— Required work —
Wherever "engine" shows up in the records below, copy the whole line.

— Exercise material —
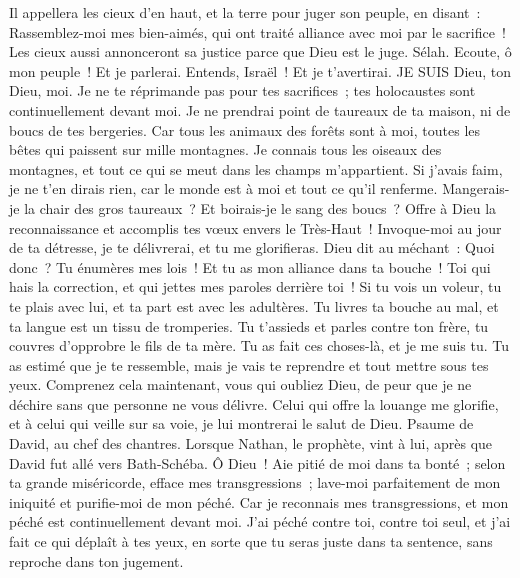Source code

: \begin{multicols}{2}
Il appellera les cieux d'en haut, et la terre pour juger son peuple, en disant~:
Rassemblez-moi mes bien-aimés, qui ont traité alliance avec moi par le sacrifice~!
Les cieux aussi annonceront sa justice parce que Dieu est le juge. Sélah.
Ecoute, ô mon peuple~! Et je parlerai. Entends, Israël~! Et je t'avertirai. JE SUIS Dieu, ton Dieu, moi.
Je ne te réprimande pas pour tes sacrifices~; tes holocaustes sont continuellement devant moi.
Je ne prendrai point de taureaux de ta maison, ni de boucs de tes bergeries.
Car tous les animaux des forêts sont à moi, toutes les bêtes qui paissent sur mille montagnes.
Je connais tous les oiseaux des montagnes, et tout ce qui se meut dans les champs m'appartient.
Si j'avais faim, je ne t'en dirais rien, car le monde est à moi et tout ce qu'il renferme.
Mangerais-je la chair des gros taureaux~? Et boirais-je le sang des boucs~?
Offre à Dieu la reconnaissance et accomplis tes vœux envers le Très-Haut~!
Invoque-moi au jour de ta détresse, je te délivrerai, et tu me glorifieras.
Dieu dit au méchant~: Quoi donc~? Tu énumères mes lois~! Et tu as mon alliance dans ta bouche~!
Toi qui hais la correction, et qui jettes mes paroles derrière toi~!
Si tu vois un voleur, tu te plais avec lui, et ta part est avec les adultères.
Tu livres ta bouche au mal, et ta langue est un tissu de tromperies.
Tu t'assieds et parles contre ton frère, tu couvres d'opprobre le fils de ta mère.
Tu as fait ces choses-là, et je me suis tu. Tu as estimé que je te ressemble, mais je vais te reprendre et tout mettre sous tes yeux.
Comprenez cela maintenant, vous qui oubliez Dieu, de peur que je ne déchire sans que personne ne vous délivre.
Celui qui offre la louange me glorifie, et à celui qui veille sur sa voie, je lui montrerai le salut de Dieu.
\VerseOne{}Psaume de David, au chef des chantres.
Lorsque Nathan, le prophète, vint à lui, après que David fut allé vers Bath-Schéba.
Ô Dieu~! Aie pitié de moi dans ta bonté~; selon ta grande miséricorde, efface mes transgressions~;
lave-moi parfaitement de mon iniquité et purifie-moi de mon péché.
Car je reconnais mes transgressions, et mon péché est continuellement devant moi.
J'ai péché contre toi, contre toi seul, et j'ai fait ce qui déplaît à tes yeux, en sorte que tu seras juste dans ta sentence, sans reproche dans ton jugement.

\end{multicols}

==

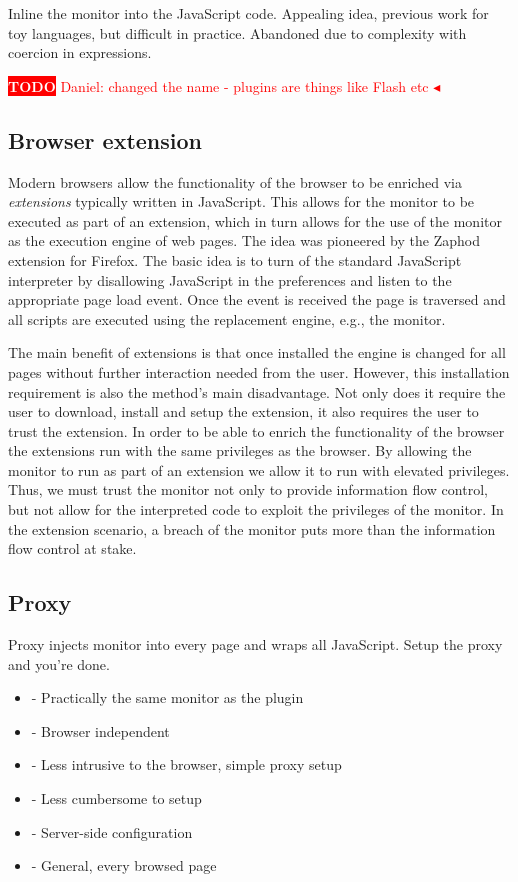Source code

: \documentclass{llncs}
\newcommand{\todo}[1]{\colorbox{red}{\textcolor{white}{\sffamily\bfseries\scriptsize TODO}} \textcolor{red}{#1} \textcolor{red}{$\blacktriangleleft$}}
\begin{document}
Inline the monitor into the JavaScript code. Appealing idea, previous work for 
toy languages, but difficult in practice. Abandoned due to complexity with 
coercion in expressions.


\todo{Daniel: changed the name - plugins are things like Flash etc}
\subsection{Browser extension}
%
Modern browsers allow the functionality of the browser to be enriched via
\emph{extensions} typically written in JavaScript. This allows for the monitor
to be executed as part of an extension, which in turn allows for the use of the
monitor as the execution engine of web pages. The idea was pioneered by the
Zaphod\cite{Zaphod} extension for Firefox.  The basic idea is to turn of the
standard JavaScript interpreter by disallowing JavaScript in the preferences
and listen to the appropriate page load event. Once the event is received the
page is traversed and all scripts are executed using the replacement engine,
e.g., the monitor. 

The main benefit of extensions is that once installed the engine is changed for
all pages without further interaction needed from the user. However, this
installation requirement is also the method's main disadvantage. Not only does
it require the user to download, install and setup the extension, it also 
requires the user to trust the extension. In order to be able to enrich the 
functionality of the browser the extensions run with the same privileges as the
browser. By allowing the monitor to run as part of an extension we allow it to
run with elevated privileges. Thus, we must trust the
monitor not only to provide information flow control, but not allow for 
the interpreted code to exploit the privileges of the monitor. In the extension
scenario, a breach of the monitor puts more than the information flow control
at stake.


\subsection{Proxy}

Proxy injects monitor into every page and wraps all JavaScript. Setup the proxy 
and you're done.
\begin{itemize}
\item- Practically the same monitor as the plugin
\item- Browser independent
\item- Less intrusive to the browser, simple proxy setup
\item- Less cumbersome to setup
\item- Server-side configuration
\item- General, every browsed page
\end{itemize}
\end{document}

— Response to the exercise —
monitor as the execution engine of web pages. The idea was pioneered by the
page is traversed and all scripts are executed using the replacement engine,
The main benefit of extensions is that once installed the engine is changed for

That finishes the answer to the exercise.